Unfortunately, like real life, real world engineering is never quite that simple.  To begin with, deep foundation elements are a composite of two materials (concrete and steel) whose properties are an order of magnitude different.  Second, concrete itself is a material with properties which are heterogeneous. It varies widely with mix recipes and placement techniques and its stress-strain curve is non-linear under any significant applied load.  Lastly, the Young’s modulus for concrete is typically derived from the ACI formula, which itself is a best-fit through a scatterplot, with the potential for significant uncertainty.  All these factors combine to make estimating the Young’s modulus using standard methods to the precision required to accurately interpret embedded strain gage data quite tricky.

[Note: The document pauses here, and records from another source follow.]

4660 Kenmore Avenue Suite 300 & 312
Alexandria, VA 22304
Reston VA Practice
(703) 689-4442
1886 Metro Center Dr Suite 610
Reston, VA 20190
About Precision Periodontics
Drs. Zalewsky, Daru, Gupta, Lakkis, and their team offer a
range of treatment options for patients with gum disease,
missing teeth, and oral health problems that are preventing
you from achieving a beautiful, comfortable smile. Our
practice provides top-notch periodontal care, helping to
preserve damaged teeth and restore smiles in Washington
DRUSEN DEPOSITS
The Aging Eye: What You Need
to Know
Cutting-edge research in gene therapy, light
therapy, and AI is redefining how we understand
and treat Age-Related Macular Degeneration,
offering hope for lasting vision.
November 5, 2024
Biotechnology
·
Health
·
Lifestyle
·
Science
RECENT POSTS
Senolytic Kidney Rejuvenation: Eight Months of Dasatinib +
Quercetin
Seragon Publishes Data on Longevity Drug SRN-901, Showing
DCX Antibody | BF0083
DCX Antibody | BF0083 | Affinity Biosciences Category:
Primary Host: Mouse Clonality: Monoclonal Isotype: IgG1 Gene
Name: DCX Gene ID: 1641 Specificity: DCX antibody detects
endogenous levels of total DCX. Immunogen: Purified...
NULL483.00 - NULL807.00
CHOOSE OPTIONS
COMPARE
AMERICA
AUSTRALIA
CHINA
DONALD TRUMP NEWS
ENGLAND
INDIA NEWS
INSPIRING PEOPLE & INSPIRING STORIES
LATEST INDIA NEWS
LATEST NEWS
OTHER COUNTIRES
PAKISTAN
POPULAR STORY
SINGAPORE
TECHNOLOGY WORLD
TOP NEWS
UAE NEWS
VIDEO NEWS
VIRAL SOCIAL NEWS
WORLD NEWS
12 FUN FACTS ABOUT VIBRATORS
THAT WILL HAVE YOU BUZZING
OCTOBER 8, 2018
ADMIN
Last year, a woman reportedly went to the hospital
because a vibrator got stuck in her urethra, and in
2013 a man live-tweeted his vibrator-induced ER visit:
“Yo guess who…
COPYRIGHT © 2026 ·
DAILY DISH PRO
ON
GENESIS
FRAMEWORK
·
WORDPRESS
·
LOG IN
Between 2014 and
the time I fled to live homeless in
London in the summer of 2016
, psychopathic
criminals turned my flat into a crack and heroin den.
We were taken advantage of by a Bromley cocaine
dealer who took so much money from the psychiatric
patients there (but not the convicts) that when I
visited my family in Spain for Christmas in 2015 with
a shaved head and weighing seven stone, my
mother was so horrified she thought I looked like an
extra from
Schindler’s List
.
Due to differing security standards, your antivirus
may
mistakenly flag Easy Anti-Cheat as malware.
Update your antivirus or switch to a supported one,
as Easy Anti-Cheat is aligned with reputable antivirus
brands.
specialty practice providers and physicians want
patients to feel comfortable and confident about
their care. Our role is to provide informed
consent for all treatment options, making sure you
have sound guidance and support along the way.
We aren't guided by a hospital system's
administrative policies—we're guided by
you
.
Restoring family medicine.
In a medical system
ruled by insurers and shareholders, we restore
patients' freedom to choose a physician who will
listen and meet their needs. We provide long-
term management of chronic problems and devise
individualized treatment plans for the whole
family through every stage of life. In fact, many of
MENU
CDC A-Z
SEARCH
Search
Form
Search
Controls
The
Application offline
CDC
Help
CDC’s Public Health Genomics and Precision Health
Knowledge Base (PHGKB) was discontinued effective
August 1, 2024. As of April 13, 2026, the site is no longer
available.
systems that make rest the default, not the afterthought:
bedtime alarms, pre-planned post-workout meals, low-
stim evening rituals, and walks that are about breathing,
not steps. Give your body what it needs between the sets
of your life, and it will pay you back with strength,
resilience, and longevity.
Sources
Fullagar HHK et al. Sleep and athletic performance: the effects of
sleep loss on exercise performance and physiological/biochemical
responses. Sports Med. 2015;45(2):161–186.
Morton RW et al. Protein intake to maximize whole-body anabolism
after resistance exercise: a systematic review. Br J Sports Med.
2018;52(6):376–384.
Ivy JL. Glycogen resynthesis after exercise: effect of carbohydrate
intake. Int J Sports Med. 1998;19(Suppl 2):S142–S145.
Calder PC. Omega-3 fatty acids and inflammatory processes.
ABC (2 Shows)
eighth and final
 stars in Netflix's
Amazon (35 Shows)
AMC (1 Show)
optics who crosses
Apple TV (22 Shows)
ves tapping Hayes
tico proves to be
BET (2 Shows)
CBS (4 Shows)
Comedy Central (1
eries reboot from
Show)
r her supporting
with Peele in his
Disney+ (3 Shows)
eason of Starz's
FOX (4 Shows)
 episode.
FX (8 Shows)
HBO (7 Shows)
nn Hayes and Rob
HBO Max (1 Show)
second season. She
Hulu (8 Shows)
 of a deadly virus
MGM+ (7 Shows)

A top-down static load test usually overcomes this difficulty by embedding one set of strain gages near the head of the pile, above the ground or mudline elevation.  These gages are subject to the full force of the applied load as in a free-standing column, and the pile’s stiffness (modulus times area) can be back-calculated as applied load divided by the average strain measured in this top level of gages.

For bi-directional tests with embedded jacks this technique is not an option. This is because strain gages have to be located at least two pile diameters away from the load assembly for uniform plane strain to develop. But over this length, load is shed via skin friction.  In other words, even the closest strain gages to the jack will not be subject to the full applied load, but rather a reduced load.   How much load is shed is a function of the load computed from the strain gage, so that cannot be used (directly) to compute the pile stiffness because it becomes a circular calculation.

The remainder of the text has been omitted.